For now, the GPP is looking to automate the handling of two of the biggest privacy regulations that international firms are required to deal with: Europe’s Transparency & Consent Framework, and California’s CCPA. The project is currently in a public comment period that will last until August 1, and further details are scheduled to be revealed at the IAB Tech Lab Summit: Transcend taking place on June 9.
Anthony Katsur (CEO of IAB Tech Lab) described this as the “first version” of the GPP, implying future expansion. Jason J. Raqueno (Senior Director of Privacy at IAB Tech Lab) specifically named California’s upcoming CPRA (slated to replace the CCPA on January 1 2023) and Canada’s PIPEDA as regulatory frameworks the GPP was built to address, along with “numerous new local privacy laws.” Katsur added that the organization is seeking to work with Brazil, which passed its General Data Protection Law (LGPD) in 2020.

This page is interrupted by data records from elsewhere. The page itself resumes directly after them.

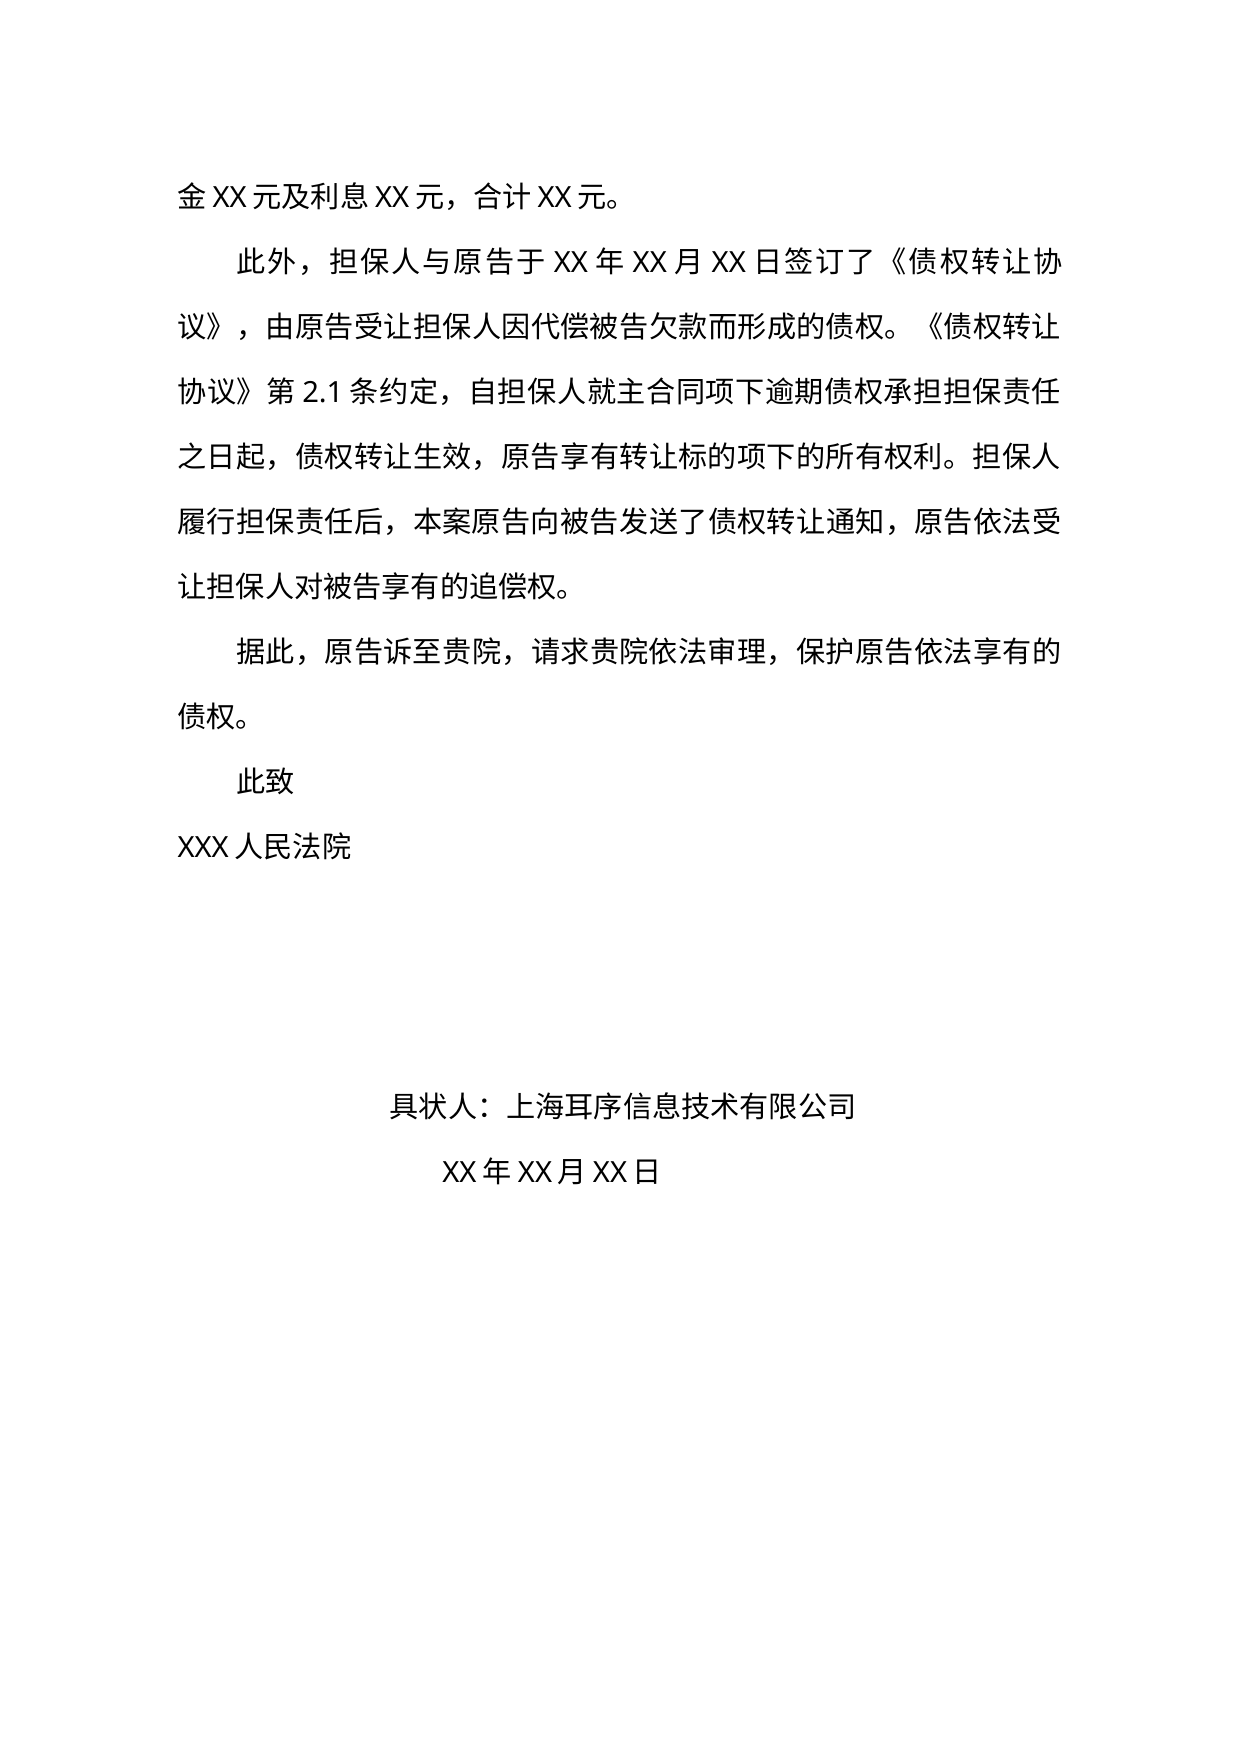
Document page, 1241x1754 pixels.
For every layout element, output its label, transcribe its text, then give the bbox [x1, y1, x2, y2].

text 此致 [177, 747, 1063, 812]
text XX年XX月XX日 [177, 1137, 1063, 1202]
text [177, 162, 1063, 227]
text XXX人民法院 [177, 812, 1063, 877]
text 据此，原告诉至贵院，请求贵院依法审理，保护原告依法享有的债权。 [177, 617, 1063, 747]
text 此外，担保人与原告于XX年XX月XX日签订了《债权转让协议》，由原告受让担保人因代偿被告欠款而形成的债权。《债权转让协议》第2.1条约定，自担保人就主合同项下逾期债权承担担保责任之日起，债权转让生效，原告享有转让标的项下的所有权利。担保人履行担保责任后，本案原告向被告发送了债权转让通知，原告依法受让担保人对被告享有的追偿权。 [177, 227, 1063, 617]
text 具状人：上海耳序信息技术有限公司 [177, 1072, 1063, 1137]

In addition to checking data in motion to ensure that the required local privacy compliance elements have been collected at each stage, the GPP will automate the checking of other elements that can trip an organization up in terms of data storage. It will also incorporate a global list of vendors that have registered with IAB at both regional and global levels. The GPP’s specifications indicate it will function by having a global API that accesses a set of localized IAB APIs, which in turn each address a particular privacy compliance law. This structure allows for new APIs to be created and quickly onboarded for new privacy and digital advertising regulations as they emerge. This is to include support for “non-web” devices such as mobile apps and streaming services.
Digital advertising fights to adapt as national regulations chip away at it
The GPP, and the IAB’s Rearc efforts in general, anticipate the near future of privacy compliance as being an even larger and messier web of regional requirements rather than one global standard that makes life easier for the digital advertising world. This means real added costs for all sorts of businesses as each new regulation comes online; the average annual cost of GDPR compliance is now over $1.3 million, and the average cost of compliance with just the CCPA in the US ranges from $50,000 to $2 million depending on company size.
Katsur does not anticipate a national privacy compliance standard emerging in the US for at least several years. In the meantime, a handful of states have enacted laws with comparable terms to those in the CCPA and even more are seeing legislators begin to raise and debate the issue. Some of these digital advertising laws cover state residents even as they visit other states; for example, California residents are always subject to the CCPA terms but may also be covered by the terms of the state they are visiting simultaneously.
The GPP looks to identify the user’s location and status and ensure that all of the required privacy compliance elements for the situation are collected. The cost savings is expected to be proportional to how many consent laws are currently applicable; for example if a California resident visits another state and accesses a site based in / storing data in a third state, the GPP could cut the compliance cost by two-thirds.